HAO DASHOU: (points to Qin He) Every two months you have to check in to the Ma’er Shan Asylum for a three-month stay. They put you in a straitjacket and a sedative regimen; if that doesn’t work, they use electric shock therapy. When they finish with you, you’re skin and bones and glassy-eyed, like an African orphan. Your face is covered with flyspecks, like an old wall. You finally escape, but are never out more than two months. Tomorrow or the day after, you have to go back there again. (deftly imitates the sound of an ambulance siren. Qin He trembles and falls to his knees) When you go in this time, you’ll not come out again. If they let you out with your manic condition, you would introduce an element of disharmony into harmonious society.
GUGU: That’s enough!
HAO DASHOU: If I were a doctor, I’d lock you up for good and use a cow prod till you foamed at the mouth, till your body was racked by spasms, and you went into such deep shock you’d never come out of it. But if somehow you did, you’d have no memory.
Qin He wraps his arms around his head as he rolls on the ground and releases horrifying shrieks.
HAO DASHOU: Braying like a donkey and rolling on the ground are paltry skills. Go on, keep rolling. Look, your face is getting longer. Your ears are getting bigger. Feel them yourself. You’re becoming a donkey. A donkey turns a millstone, round and round and round. (Qin He crawls on the floor, his rump raised, as he mimics a donkey turning a millstone) Right, that’s it, you’re a fine donkey. After you mill two pecks of black beans, mill a bushel of sorghum. A good donkey doesn’t need blinders, because a good donkey doesn’t nibble at
the grain on the millstone. Do a good job and your master will treat you well. I’ve got your feed already prepared, just waiting for you.
Gugu goes up to stop Qin He, but he bites her hand.
GUGU: Damn you, you don’t know what’s good for you!
HAO DASHOU: I’ve told you you’ve got no business here. You go take care of the children. Make sure they’re not cold or hungry. But don’t let them eat too much either or get too warm. Like you’ve always said: Children are best comforted by keeping them slightly hungry and a little cold. (turns to Qin He) Why have you stopped? You lazy donkey, do I have to use a whip on you?
GUGU: Stop abusing him, he’s not well.
HAO DASHOU: He’s not well, I think you’re not well!
Qin He collapses on the stage, foaming at the mouth.
HAO DASHOU: Get up, you can stop playing dead. This isn’t the first time you’ve played that game. I’ve seen it many, many times. If you think you can scare me with that, you’re mistaken. Even a stinkbug knows how to play dead. What you need to do is really die. Do it now, don’t wait another minute.

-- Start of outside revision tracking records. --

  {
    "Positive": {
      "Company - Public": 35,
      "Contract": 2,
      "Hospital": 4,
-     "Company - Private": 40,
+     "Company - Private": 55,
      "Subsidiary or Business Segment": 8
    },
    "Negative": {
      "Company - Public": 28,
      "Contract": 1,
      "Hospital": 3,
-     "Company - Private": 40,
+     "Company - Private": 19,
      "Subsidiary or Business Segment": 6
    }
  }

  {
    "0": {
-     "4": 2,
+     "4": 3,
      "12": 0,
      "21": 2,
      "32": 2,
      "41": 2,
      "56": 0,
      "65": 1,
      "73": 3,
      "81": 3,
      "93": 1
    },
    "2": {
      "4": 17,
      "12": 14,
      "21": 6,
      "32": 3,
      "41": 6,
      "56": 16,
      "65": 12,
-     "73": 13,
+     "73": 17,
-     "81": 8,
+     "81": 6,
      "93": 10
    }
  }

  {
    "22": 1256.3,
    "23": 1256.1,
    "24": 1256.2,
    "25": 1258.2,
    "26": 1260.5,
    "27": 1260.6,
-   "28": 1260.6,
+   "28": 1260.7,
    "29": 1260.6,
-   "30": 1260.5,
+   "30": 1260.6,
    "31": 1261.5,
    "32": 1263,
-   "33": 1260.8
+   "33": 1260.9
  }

Gugu rushes up to help Qin He. Hao Dashou gets up and stops her.
HAO DASHOU: (painfully) My patience has run out. I’m not going to let you save him like that . . .
Gugu moves left, Hao follows; Gugu moves right, Hao follows.

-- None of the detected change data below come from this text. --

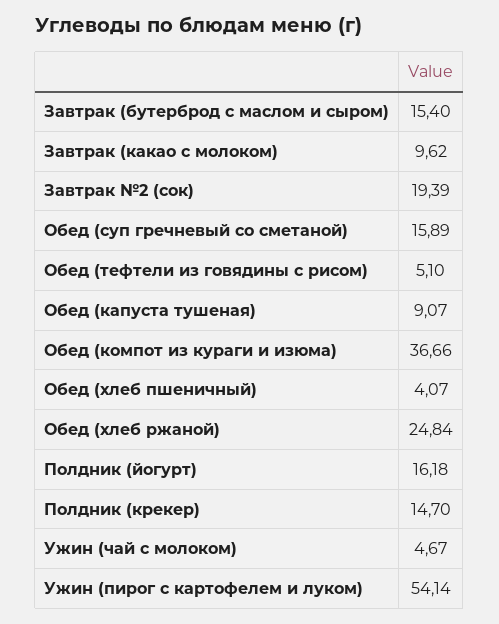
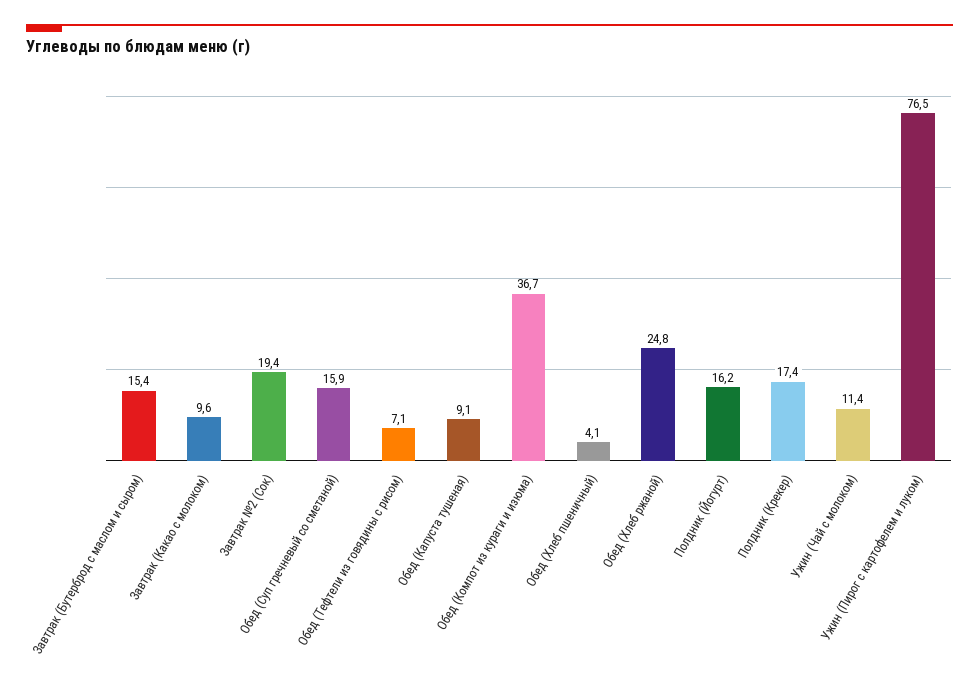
  {
    "Завтрак (бутерброд с маслом и сыром)": 15.4,
    "Завтрак (какао с молоком)": 9.62,
    "Завтрак №2 (сок)": 19.39,
    "Обед (суп гречневый со сметаной)": 15.89,
-   "Обед (тефтели из говядины с рисом)": 5.1,
+   "Обед (тефтели из говядины с рисом)": 7.1,
    "Обед (капуста тушеная)": 9.07,
    "Обед (компот из кураги и изюма)": 36.66,
    "Обед (хлеб пшеничный)": 4.07,
    "Обед (хлеб ржаной)": 24.84,
    "Полдник (йогурт)": 16.18,
-   "Полдник (крекер)": 14.7,
+   "Полдник (крекер)": 17.4,
-   "Ужин (чай с молоком)": 4.67,
+   "Ужин (чай с молоком)": 11.4,
-   "Ужин (пирог с картофелем и луком)": 54.14
+   "Ужин (пирог с картофелем и луком)": 76.5
  }

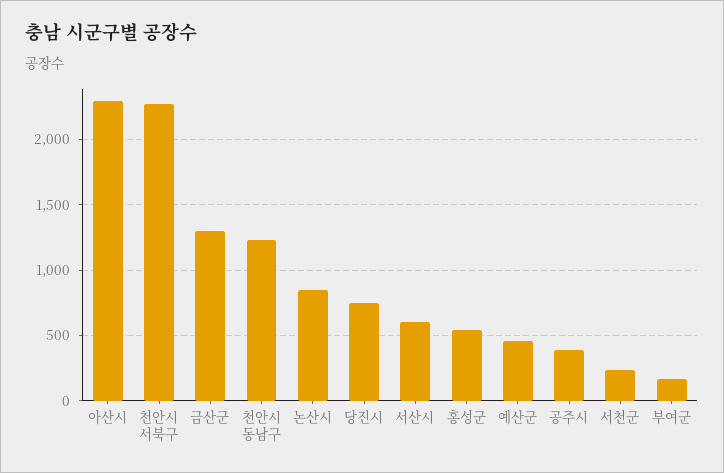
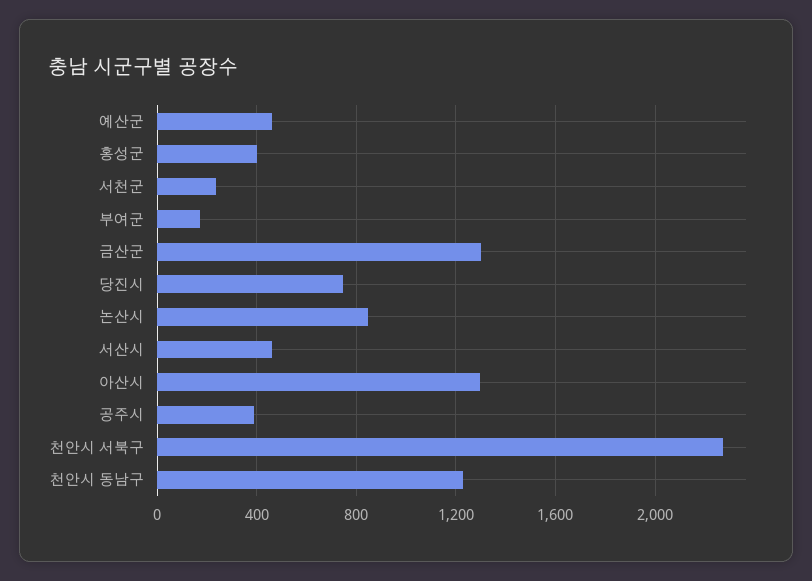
  {
-   "아산시": 2300,
+   "아산시": 1300,
    "천안시 서북구": 2250,
    "금산군": 1300,
    "천안시 동남구": 1250,
    "논산시": 850,
    "당진시": 750,
-   "서산시": 600,
+   "서산시": 450,
-   "홍성군": 550,
+   "홍성군": 400,
    "예산군": 450,
    "공주시": 400,
    "서천군": 250,
    "부여군": 150
  }

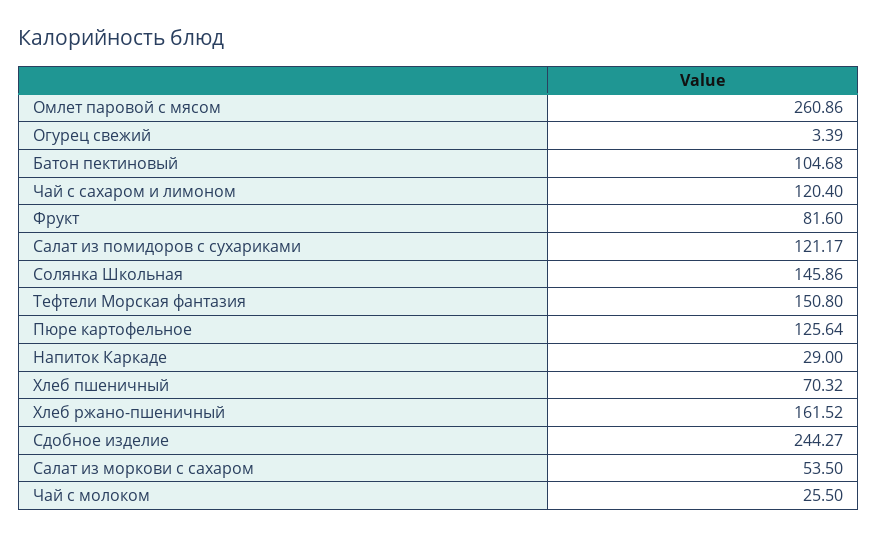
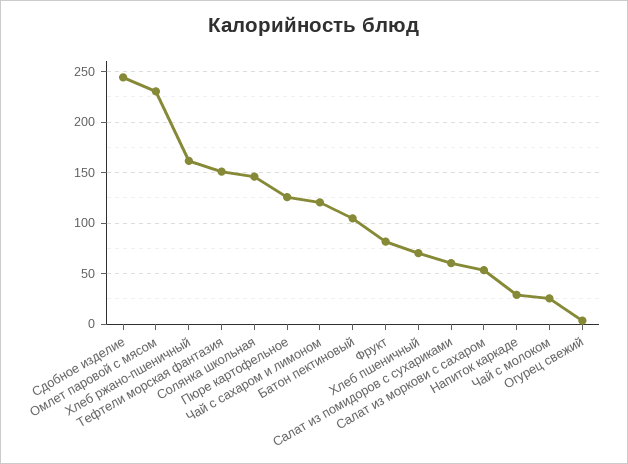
  {
-   "Омлет паровой с мясом": 260.86,
+   "Омлет паровой с мясом": 230,
    "Огурец свежий": 3.39,
    "Батон пектиновый": 104.68,
    "Чай с сахаром и лимоном": 120.4,
    "Фрукт": 81.6,
-   "Салат из помидоров с сухариками": 121.17,
+   "Салат из помидоров с сухариками": 60,
    "Солянка Школьная": 145.86,
    "Тефтели Морская фантазия": 150.8,
    "Пюре картофельное": 125.64,
    "Напиток Каркаде": 29,
    "Хлеб пшеничный": 70.32,
    "Хлеб ржано-пшеничный": 161.52,
    "Сдобное изделие": 244.27,
    "Салат из моркови с сахаром": 53.5,
    "Чай с молоком": 25.5
  }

GUGU: He’s not well. In the minds of us doctors there are two types of people, healthy and sick. If he’d hit my mother yesterday and was struck by illness today, I’d put aside my hatred and treat him to the best of my ability. If his brother had an epileptic seizure while he was raping me I’d push him off and try to save him.
HAO DASHOU: (abruptly stiffens and lowers his voice to say painfully) You finally admit that you had illicit relations with the two brothers.
GUGU: History is like that, the history of thousands of years of civilised society. Those who acknowledge history are history’s materialists. Those who deny it are history’s idealists.